On Monday they put her on antibiotics again, and probiotics. By Wednesday she was drinking tons of water( very unusual for her) and has been having many accidents. I have to let her out every hour. She has always been very laid back...moreso now. She sleeps a lot. She is skinny, and has not gained much weight. I took her back to the vet today for bloodwork and urine tests. I will get the results Monday. The vet thinks she has kidney disease. Congenital (born with it) She said it's rare but it happens. I am really upset. I have spent a lot on her and don't want to lose her. The breeder (of course) says the other puppies are fine. Has anyone else had experience with this?


----------



## OutWest (Oct 6, 2011)

Bumping up. 

I don't have experience to share, but I want to say I'm so sorry your dog and you are going through this.

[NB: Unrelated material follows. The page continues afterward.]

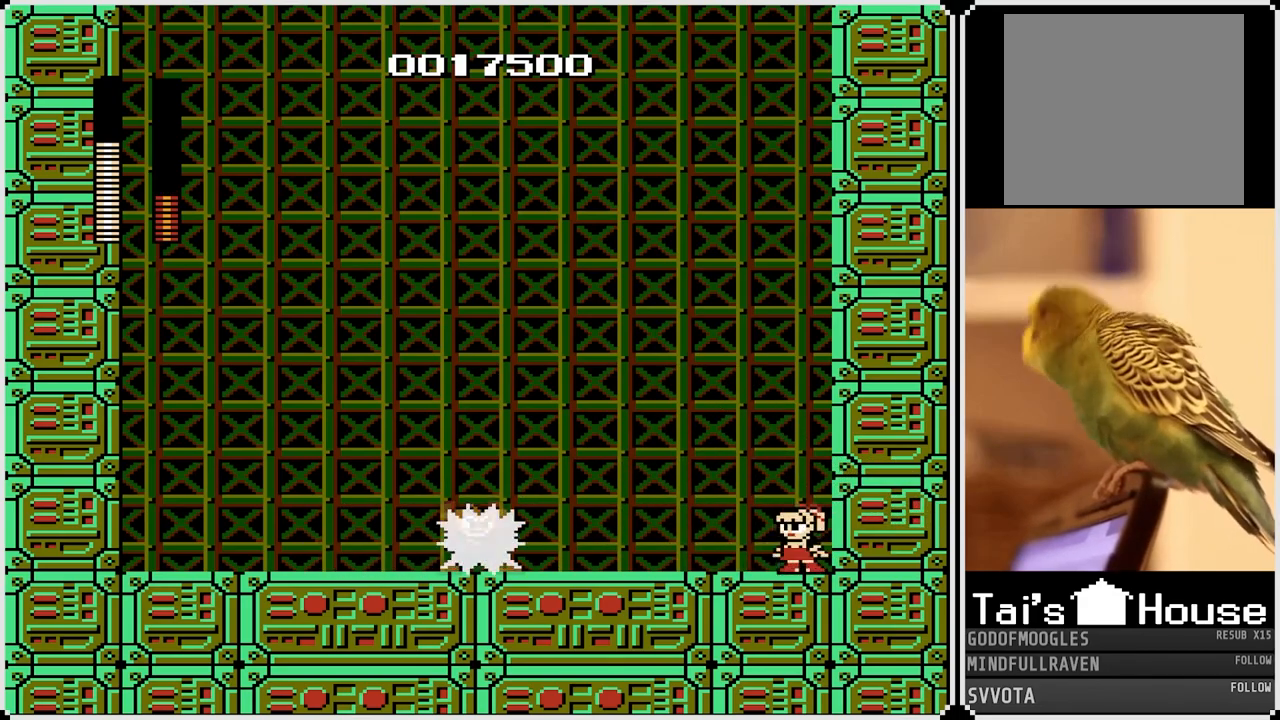
{"buttons": ["DPAD_RIGHT"], "left_stick": "center", "right_stick": "center", "events": [[33, "CROSS", "down"], [50, "SQUARE", "down"], [417, "CROSS", "up"], [417, "SQUARE", "up"], [483, "DPAD_LEFT", "up"], [483, "DPAD_RIGHT", "down"]]}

I'm sure there are people on GRF who can offer input on kidney disease.


----------



## nolefan (Nov 6, 2009)

I am very sorry for all you and Summer have been going through. Can you give the specific name for the kidney issue your vet is thinking it could be? Are you testing for a definite diagnosis? There are a couple people here who do have experience with kidney issues.


----------



## Megora (Jun 7, 2010)

I'm very sorry you are going through this.... 

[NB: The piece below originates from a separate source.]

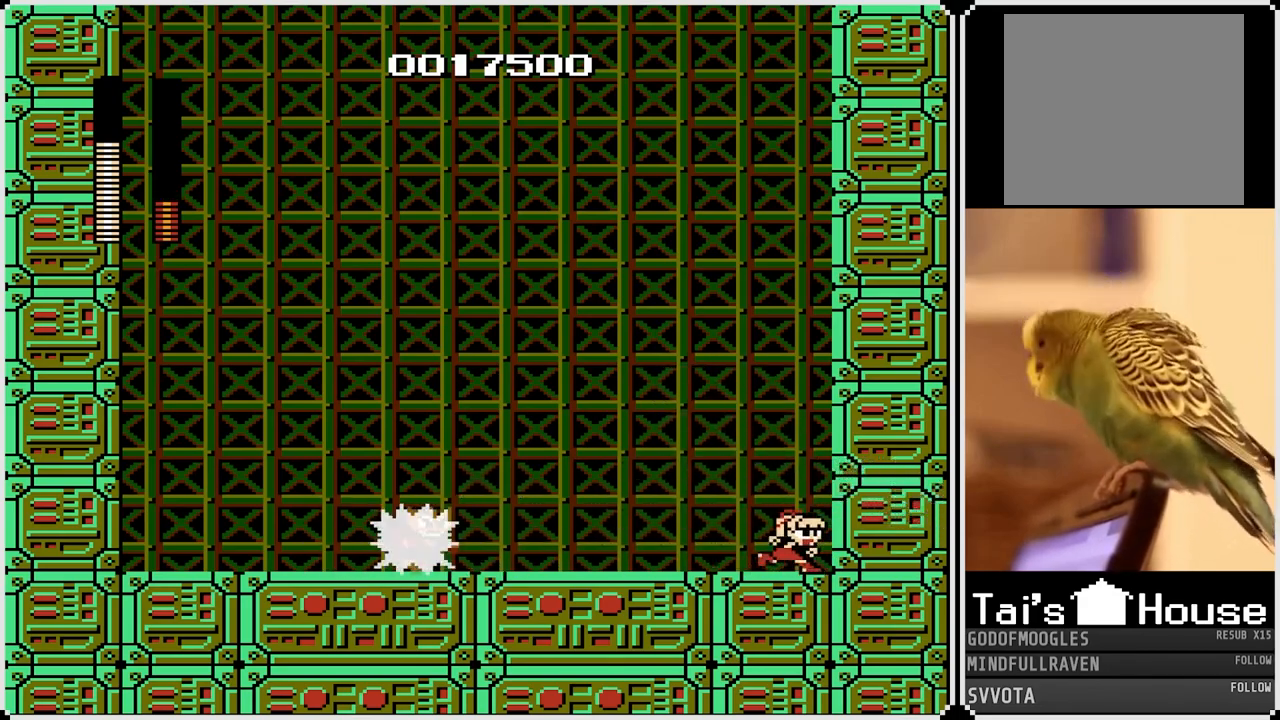
{"buttons": ["CROSS", "SQUARE", "DPAD_LEFT"], "left_stick": "center", "right_stick": "center", "events": [[50, "DPAD_RIGHT", "up"], [83, "DPAD_LEFT", "down"], [133, "CROSS", "down"], [183, "SQUARE", "down"]]}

We had a golden who died from renal failure related to what was probably renal dysplasia or something similar. He had symptoms all his life, but he lived 6 years at least before the really big symptoms. 

I'm hoping you have good news next week - something that can be cured and maintained.


----------



## murphy1 (Jun 21, 2012)

Hope hope it's something that can be treated and all will be well


----------



## Heartsdesire (Nov 11, 2013)

Nolefan- she just said kidney disease, probably congenital. 

Megora- I Googled it and she's already had all the symptoms except for one. I just find it odd that the excessive thirst, and urination didn't start until two days after she was put on the antibiotic Flagyl for the diarrhea. Is it possible for antibiotics to cause a urinary track infection in dogs like it can for women?


----------



## Heart O'Gold (Jul 31, 2012)

Welcome to the forum, so sorry it's under these circumstances. We lost our 1st Golden, Maddie, to CKD just before her 4th birthday in March of 2012. We didn't know that she was ill until late January when she started dropping weight. Her kidney values were very high and she was in the end stages of the disease. When our vet discovered that it was her kidneys he had us bring her right in to give her IV fluids and they treated her with antibiotics in case it was caused by Lyme's disease or Leptospirosis, in the hopes that it could be reversed. Ultimately, an ultrasound of her kidneys revealed that they were congenitally small and malformed. Your puppy is so young, you may be able to put her on a special diet and stabilize her, and she could live many years. It just depends. There is a Facebook group called CRF dogs (chronic renal failure), they have great advice and resources for people caring for dogs with CKD. Has your vet suggested IV or subQ fluids? And testing for diseases like Lyme can help determine the best course of treatment. Please let me know if I can help in any way. I hope it is reversible and Summer will bounce back with treatment, but I suggest you treat her immediately for the best outcome. Don't lose hope, even if she has chronic KD it can be successfully managed for years. Did your vet tell you her kidney values? What have they suggested for treating her? I'm praying for you both and wishing you the best of luck.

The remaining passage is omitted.